Task material:
>>>>>

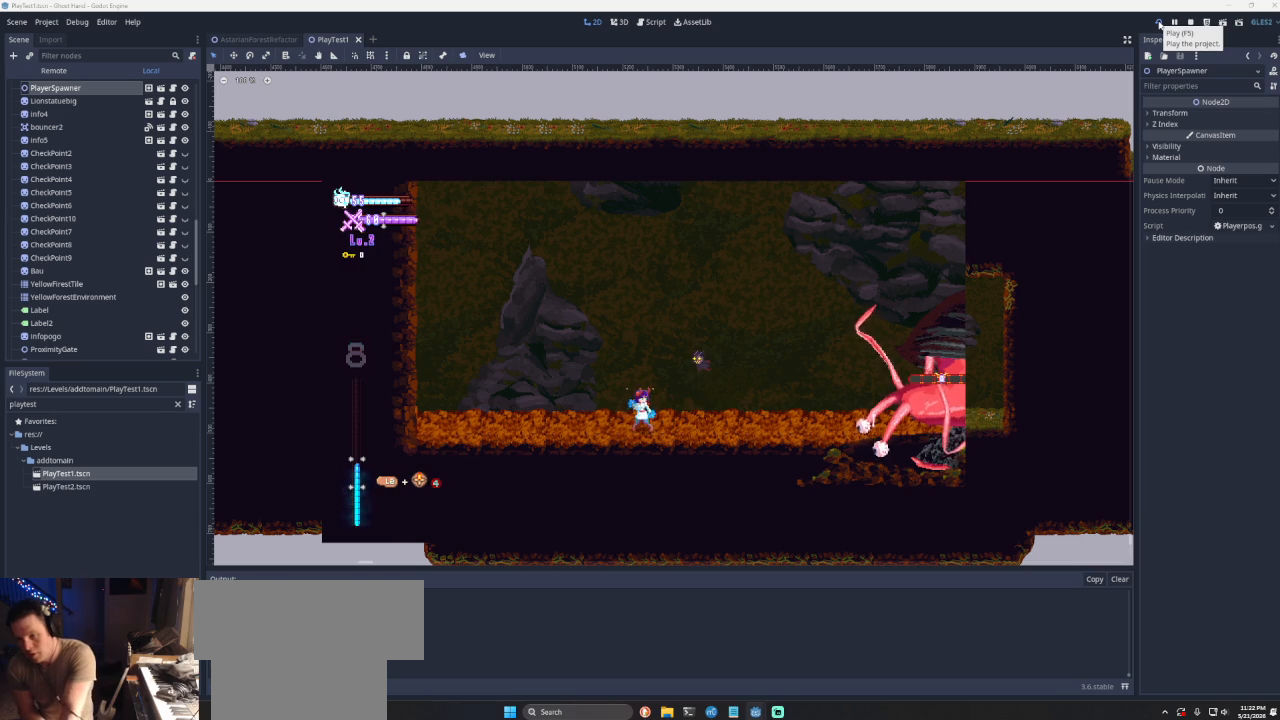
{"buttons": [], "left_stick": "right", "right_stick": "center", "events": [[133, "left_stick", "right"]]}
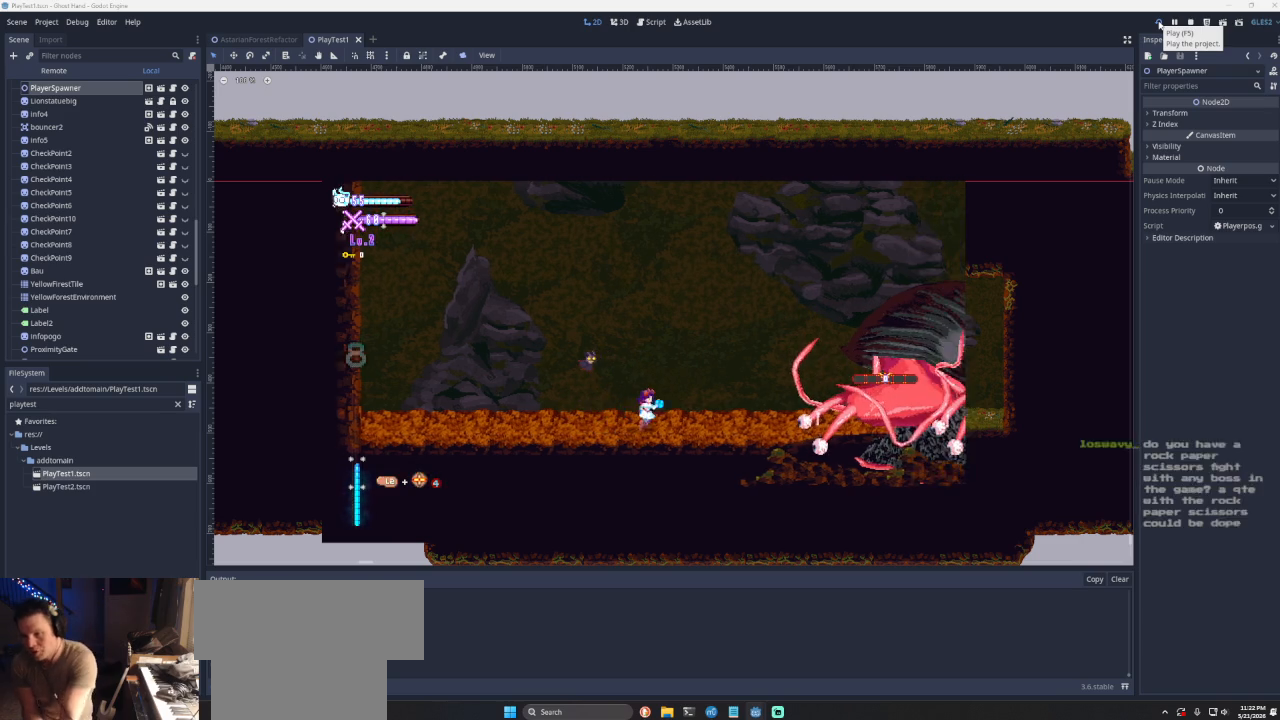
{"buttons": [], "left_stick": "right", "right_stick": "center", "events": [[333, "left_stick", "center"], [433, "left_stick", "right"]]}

<<<<<
>>>>>

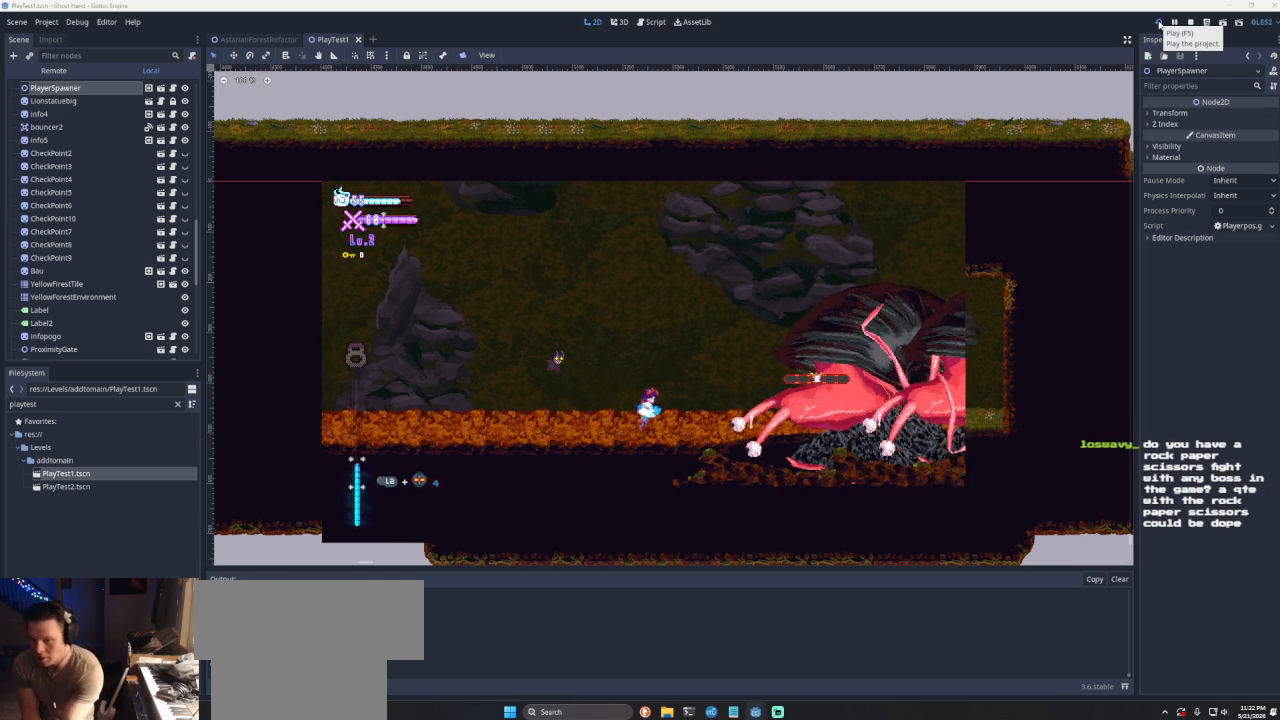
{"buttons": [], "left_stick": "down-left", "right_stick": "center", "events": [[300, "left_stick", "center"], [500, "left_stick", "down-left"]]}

<<<<<
>>>>>

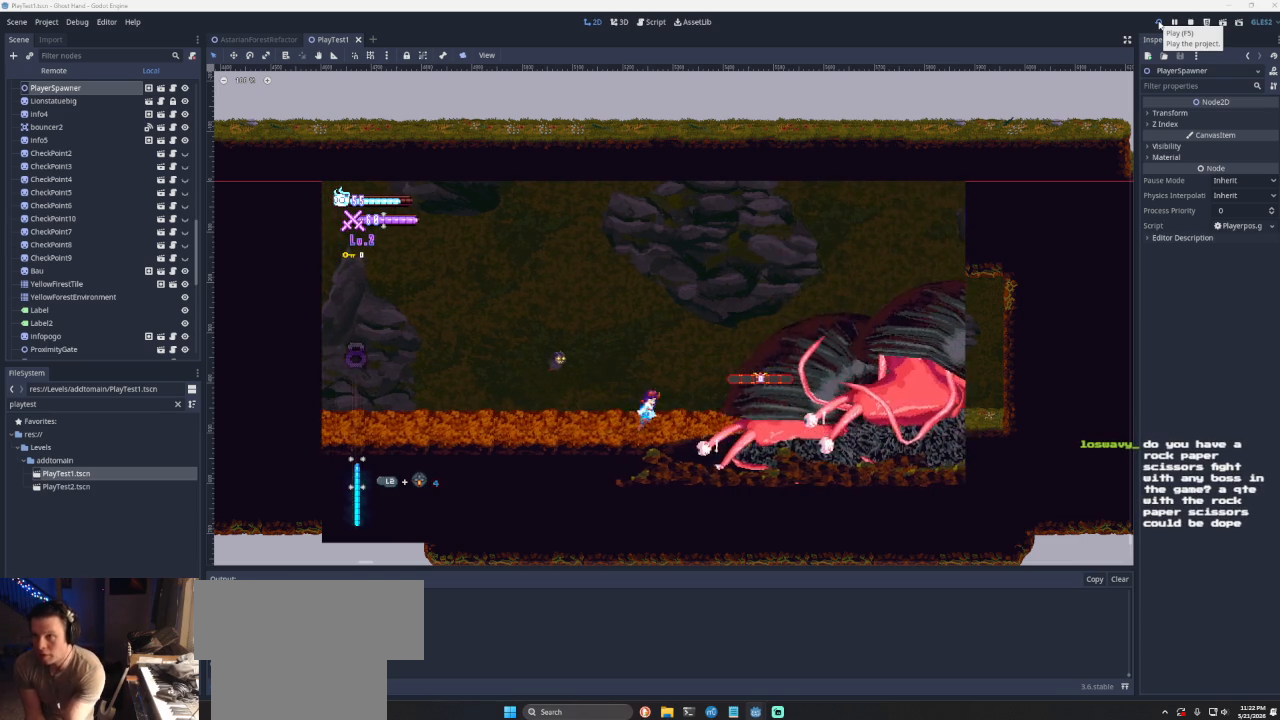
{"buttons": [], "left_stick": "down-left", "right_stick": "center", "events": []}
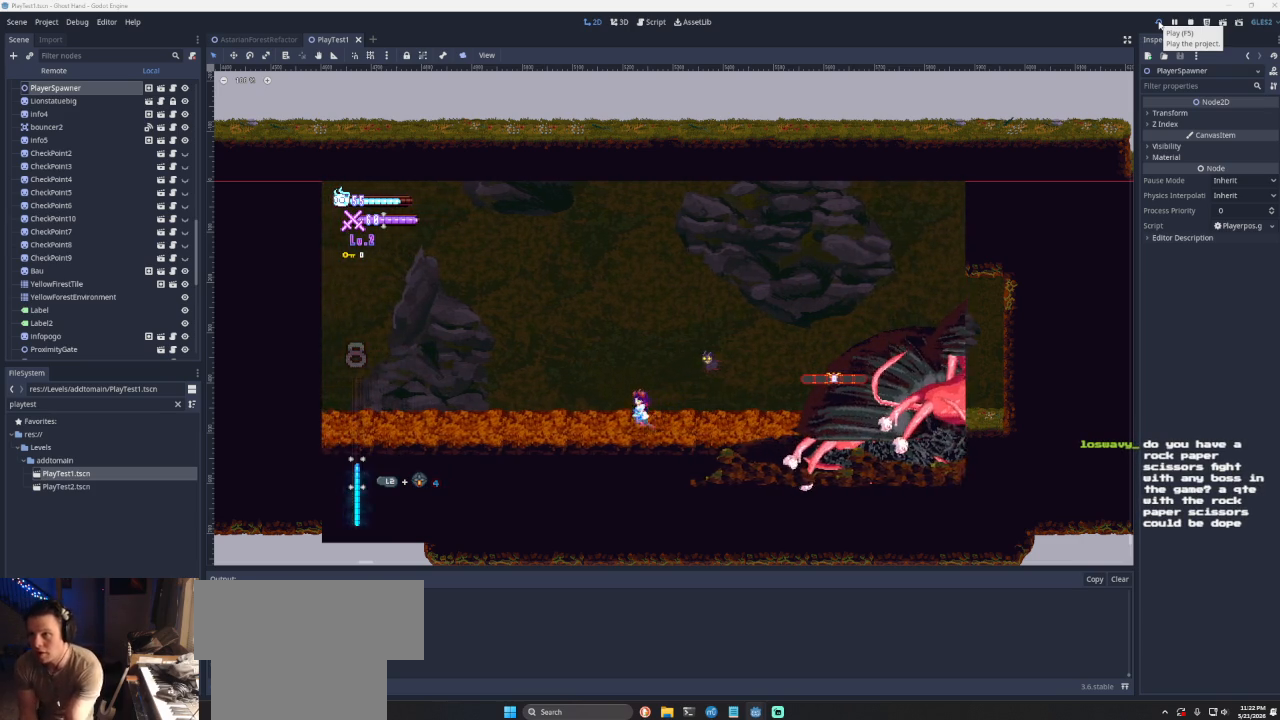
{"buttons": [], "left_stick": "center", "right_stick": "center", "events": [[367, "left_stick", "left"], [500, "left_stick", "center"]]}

<<<<<

The task: Every line above that has the string "down" needs to be copied.

Result for this exercise:
{"buttons": [], "left_stick": "down-left", "right_stick": "center", "events": [[300, "left_stick", "center"], [500, "left_stick", "down-left"]]}
{"buttons": [], "left_stick": "down-left", "right_stick": "center", "events": []}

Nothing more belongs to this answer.